80% goes to a US-based charity of the team’s choice, 20% goes to the team members directly (one check).

Schedule

Sep 1st – team registration opens

Nov 1st – teams can start uploading artwork (we might open this earlier)

May 1st – team registration deadline (we just want to have an idea on how many teams are competing for press releases/media)

June 1st (midnight PST) – deadline for content upload.  We strongly encourage you to upload artwork early to give us time to make sure that you have the needed supporting material such as video or docs.  Remember, you need at least a video of the robot in action.  A partial or sped-up video is fine.

June 1st to June 10 – open to public voting & professional judges

June 11th – winners announces

Art Fair Exhibition (suggested size and materials)
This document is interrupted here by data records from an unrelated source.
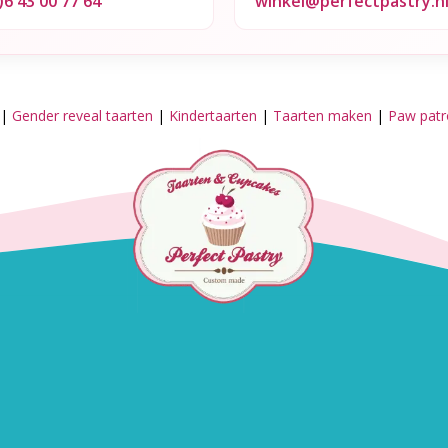
)6 43 00 77 64
winkel@perfectpastry.n
|
Gender reveal taarten
|
Kindertaarten
|
Taarten maken
|
Paw patro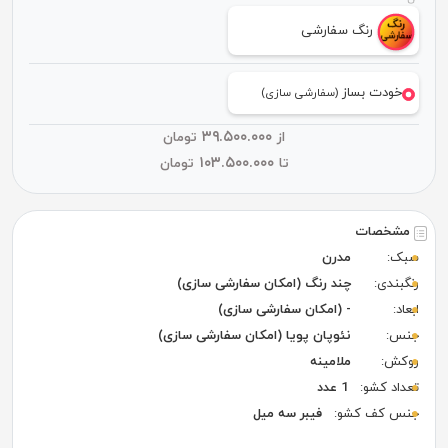
رنگ سفارشی
خودت بساز
(سفارشی سازی)
۳۹.۵۰۰.۰۰۰
از
تومان
۱۰۳.۵۰۰.۰۰۰
تا
تومان
مشخصات
سبک:
مدرن
رنگبندی:
چند رنگ (امکان سفارشی سازی)
ابعاد:
- (امکان سفارشی سازی)
جنس:
نئوپان پویا (امکان سفارشی سازی)
روکش:
ملامینه
تعداد کشو:
1 عدد
جنس کف کشو:
فیبر سه میل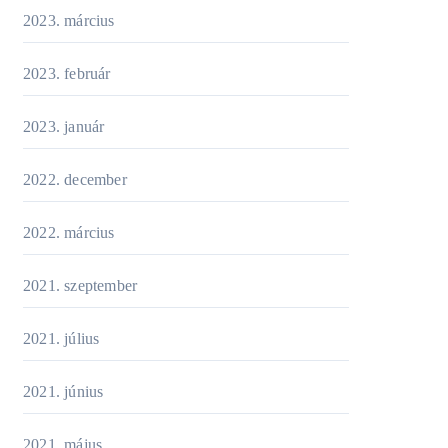
2023. március
2023. február
2023. január
2022. december
2022. március
2021. szeptember
2021. július
2021. június
2021. május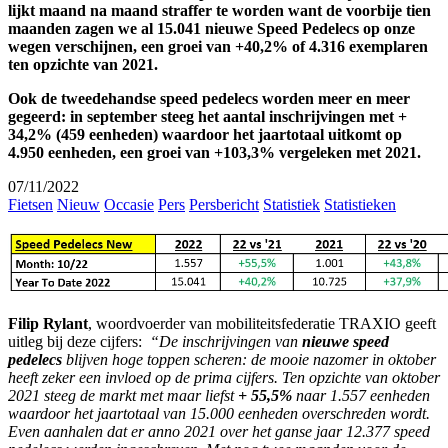
lijkt maand na maand straffer te worden want de voorbije tien
maanden zagen we al 15.041 nieuwe Speed Pedelecs op onze
wegen verschijnen, een groei van +40,2% of 4.316 exemplaren
ten opzichte van 2021.
Ook de tweedehandse speed pedelecs worden meer en meer
gegeerd: in september steeg het aantal inschrijvingen met +
34,2% (459 eenheden) waardoor het jaartotaal uitkomt op
4.950 eenheden, een groei van +103,3% vergeleken met 2021.
07/11/2022
Fietsen
Nieuw
Occasie
Pers
Persbericht
Statistiek
Statistieken
Filip Rylant
, woordvoerder van mobiliteitsfederatie TRAXIO geeft
uitleg bij deze cijfers:
“De inschrijvingen van
nieuwe speed
pedelecs
blijven hoge toppen scheren: de mooie nazomer in oktober
heeft zeker een invloed op de prima cijfers. Ten opzichte van oktober
2021 steeg de markt met maar liefst
+ 55,5%
naar 1.557 eenheden
waardoor het jaartotaal van 15.000 eenheden overschreden wordt.
Even aanhalen dat er anno 2021 over het ganse jaar 12.377 speed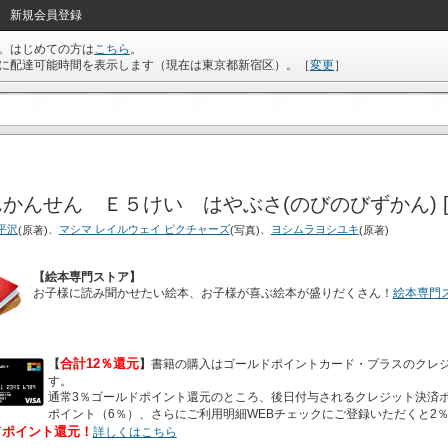
新規会員登録
。はじめての方は
こちら
。
に配達可能時間を表示します（現在は
東京都新宿区
）。
［
変更
］
かんせん Ｅ５けい はやぶさ(のびのびずかん) [
平沢
、
マシマ レイルウェイ ピクチャーズ
、
ヨシムラヨシユキ
(原著)
(写真)
(原著)
【絵本専門ストア】
お子様に読み聞かせたい絵本、お子様が喜ぶ絵本が盛りだくさん！
絵本専門
合計12％還元
【
】
書籍の購入はゴールドポイントカード・プラスのクレ
す。
通常3％ゴールドポイント還元のところ、後日付与されるクレジット決済ポ
ポイント（6％）、さらにご利用明細WEBチェックにご登録いただくと2
ドポイント還元！
詳しくはこちら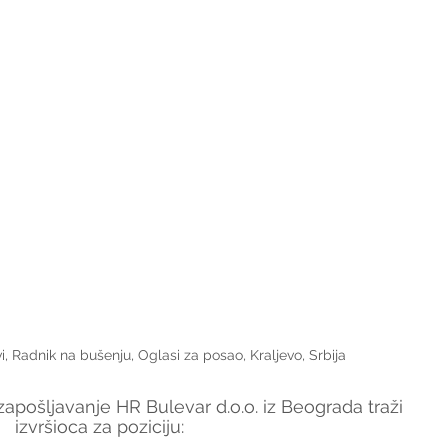
i, Radnik na bušenju, Oglasi za posao, Kraljevo, Srbija
apošljavanje HR Bulevar d.o.o. iz Beograda traži 
izvršioca za poziciju: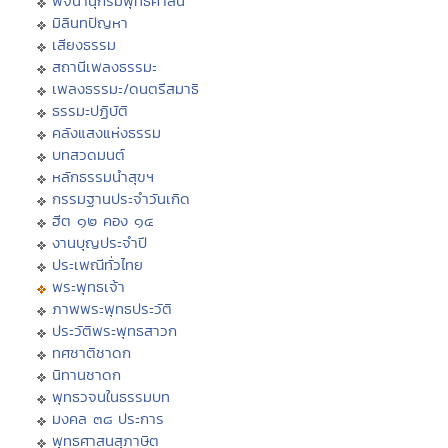
พจนานุกรมพุทธศาสน์
มิลินทปัญหา
เสียงธรรม
สถานีเพลงธรรมะ
เพลงธรรมะ/ดนตรีสมาธิ
ธรรมะปฏิบัติ
คลังแสงแห่งธรรม
บทสวดมนต์
หลักธรรมนำสุขฯ
กรรมฐานประจำวันเกิด
ฮีต ๑๒ คอง ๑๔
งานบุญประจำปี
ประเพณีทั่วไทย
พระพุทธเจ้า
ภาพพระพุทธประวัติ
ประวัติพระพุทธสาวก
ทศชาติชาดก
นิทานชาดก
พุทธวจนในธรรมบท
มงคล ๓๘ ประการ
พุทธศาสนสุภาษิต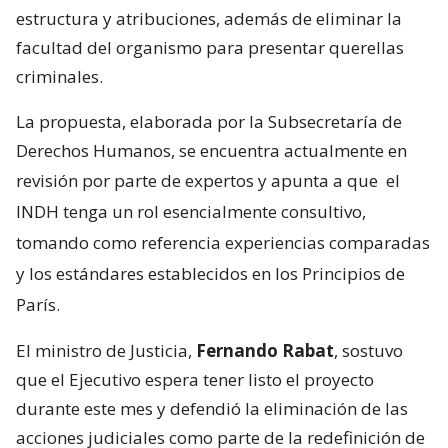
estructura y atribuciones, además de eliminar la
facultad del organismo para presentar querellas
criminales.
La propuesta, elaborada por la Subsecretaría de
Derechos Humanos, se encuentra actualmente en
revisión por parte de expertos y apunta a que
el
INDH tenga un rol esencialmente consultivo,
tomando como referencia experiencias comparadas
y los estándares establecidos en los Principios de
París.
El ministro de Justicia,
Fernando Rabat
, sostuvo
que el Ejecutivo espera tener listo el proyecto
durante este mes y defendió la eliminación de las
acciones judiciales como parte de la redefinición de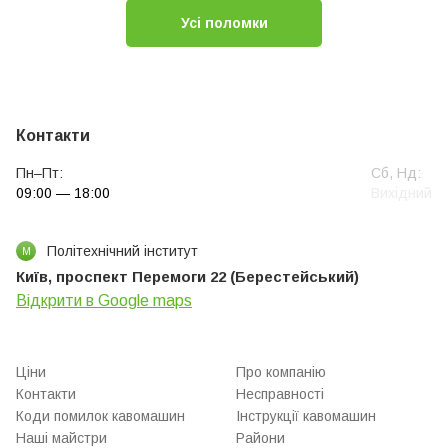
Усі поломки
Контакти
Пн–Пт:
Сб, Нд:
09:00 — 18:00
Вихідний
Політехнічний інститут
М
Київ, проспект Перемоги 22 (Берестейський)
Відкрити в Google maps
Ціни
Про компанію
Контакти
Несправності
Коди помилок кавомашин
Інструкції кавомашин
Наші майстри
Райони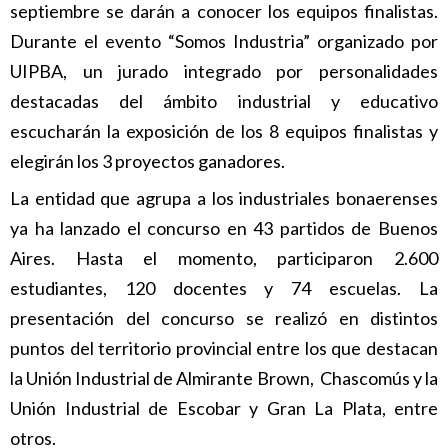
septiembre se darán a conocer los equipos finalistas.
Durante el evento “Somos Industria” organizado por
UIPBA, un jurado integrado por personalidades
destacadas del ámbito industrial y educativo
escucharán la exposición de los 8 equipos finalistas y
elegirán los 3 proyectos ganadores.
La entidad que agrupa a los industriales bonaerenses
ya ha lanzado el concurso en 43 partidos de Buenos
Aires. Hasta el momento, participaron 2.600
estudiantes, 120 docentes y 74 escuelas. La
presentación del concurso se realizó en distintos
puntos del territorio provincial entre los que destacan
la Unión Industrial de Almirante Brown, Chascomús y la
Unión Industrial de Escobar y Gran La Plata, entre
otros.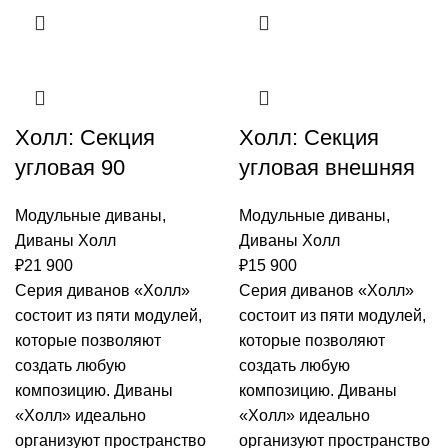
Холл: Секция
Холл: Секция
угловая 90
угловая внешняя
Модульные диваны
,
Модульные диваны
,
Диваны Холл
Диваны Холл
₽
21 900
₽
15 900
Серия диванов «Холл»
Серия диванов «Холл»
состоит из пяти модулей,
состоит из пяти модулей,
которые позволяют
которые позволяют
создать любую
создать любую
композицию. Диваны
композицию. Диваны
«Холл» идеально
«Холл» идеально
организуют пространство
организуют пространство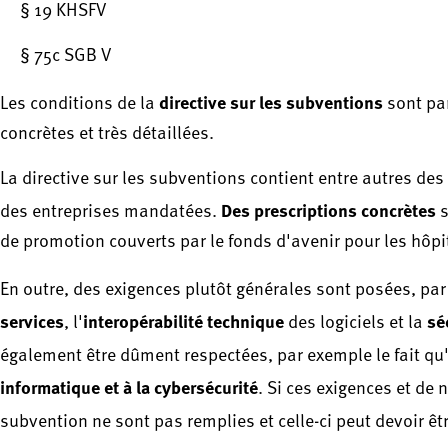
§ 19 KHSFV
§ 75c SGB V
directive sur les subventions
Les conditions de la
sont par
concrètes et très détaillées.
La directive sur les subventions contient entre autres de
Des prescriptions concrètes
des entreprises mandatées.
s
de promotion couverts par le fonds d'avenir pour les hôpi
En outre, des exigences plutôt générales sont posées, pa
services
interopérabilité technique
sé
, l'
des logiciels et la
également être dûment respectées, par exemple le fait qu
informatique et à la cybersécurité
. Si ces exigences et de
subvention ne sont pas remplies et celle-ci peut devoir êt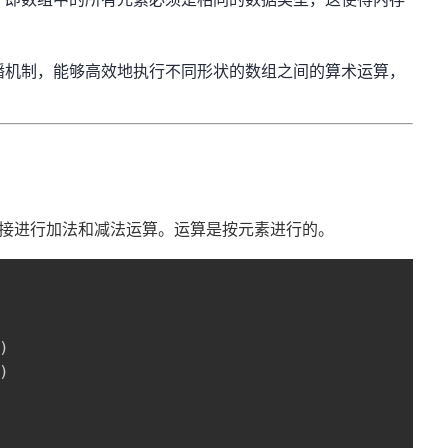
广播机制，能够高效地执行不同形状的数组之间的算术运算，
以直接进行加法和减法运算。运算是按元素进行的。
)
)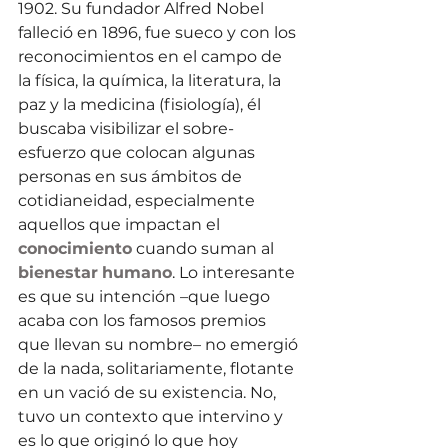
1902. Su fundador Alfred Nobel 
falleció en 1896, fue sueco y con los 
reconocimientos en el campo de 
la física, la química, la literatura, la 
paz y la medicina (fisiología), él 
buscaba visibilizar el sobre-
esfuerzo que colocan algunas 
personas en sus ámbitos de 
cotidianeidad, especialmente 
aquellos que impactan el 
conocimiento
 cuando suman al 
bienestar
humano
. Lo interesante 
es que su intención –que luego 
acaba con los famosos premios 
que llevan su nombre– no emergió 
de la nada, solitariamente, flotante 
en un vació de su existencia. No, 
tuvo un contexto que intervino y 
es lo que originó lo que hoy 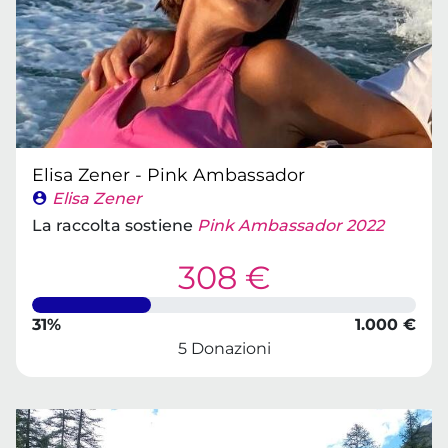
Elisa Zener - Pink Ambassador
Elisa Zener
La raccolta sostiene
Pink Ambassador 2022
308 €
31%
1.000 €
5 Donazioni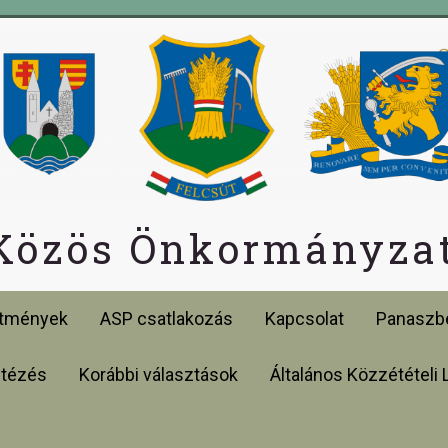
 Közös Önkormányzat
etmények
ASP csatlakozás
Kapcsolat
Panaszbe
ntézés
Korábbi választások
Általános Közzétételi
We anticipating having 20-30 paintings in an art show in Seattle in the summer of 2019.   We encourage artwork to be painted in standard sized canvases to simplify showing them at the exhibition if we decide to put the artwork in standard frames.

Typical frame sizes:

  • 4″ x 6″
  • 5″ x 7″
  • 8″ x 10″
  • 9″ x 12″
  • 11″ x 14″
  • 12″ x 16″
  • 18″ x 24″
  • 20″ x 24″
  • 24″ x 36″
  • 30″ x 40″
  • 36″ x 48″

If possible, please choose pre-stretched frames such as the ones shown below.  Alternately, you could you use art panels (cheaper).

Why painting?

One of the first signs of human culture was our ability to express ourselves with images. From ancient cave paintings to abstract art, physically generated images have been a universal way for humans to express and communicate. Beyond simply replicating what is seen, artistically created paintings enable meaning in the way it’s created – what elements are left out, how color is used to heighten emotion, even the thickness or boldness of the application of paint has meaning.

The skills required to effectively paint are intrinsically human – graceful movement, sense of touch and pressure, ability to experience color and value.